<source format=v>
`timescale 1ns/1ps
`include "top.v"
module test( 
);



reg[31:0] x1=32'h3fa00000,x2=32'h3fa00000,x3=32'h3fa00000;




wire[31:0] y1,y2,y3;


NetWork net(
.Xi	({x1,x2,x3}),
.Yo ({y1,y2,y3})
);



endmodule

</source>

=======

What needs to be done. Transcribe, in full, each record that appears above.

Solution to this exercise.
<source format=v>
`timescale 1ns/1ps
`include "top.v"
module test( 
);



reg[31:0] x1=32'h3fa00000,x2=32'h3fa00000,x3=32'h3fa00000;




wire[31:0] y1,y2,y3;


NetWork net(
.Xi	({x1,x2,x3}),
.Yo ({y1,y2,y3})
);



endmodule

</source>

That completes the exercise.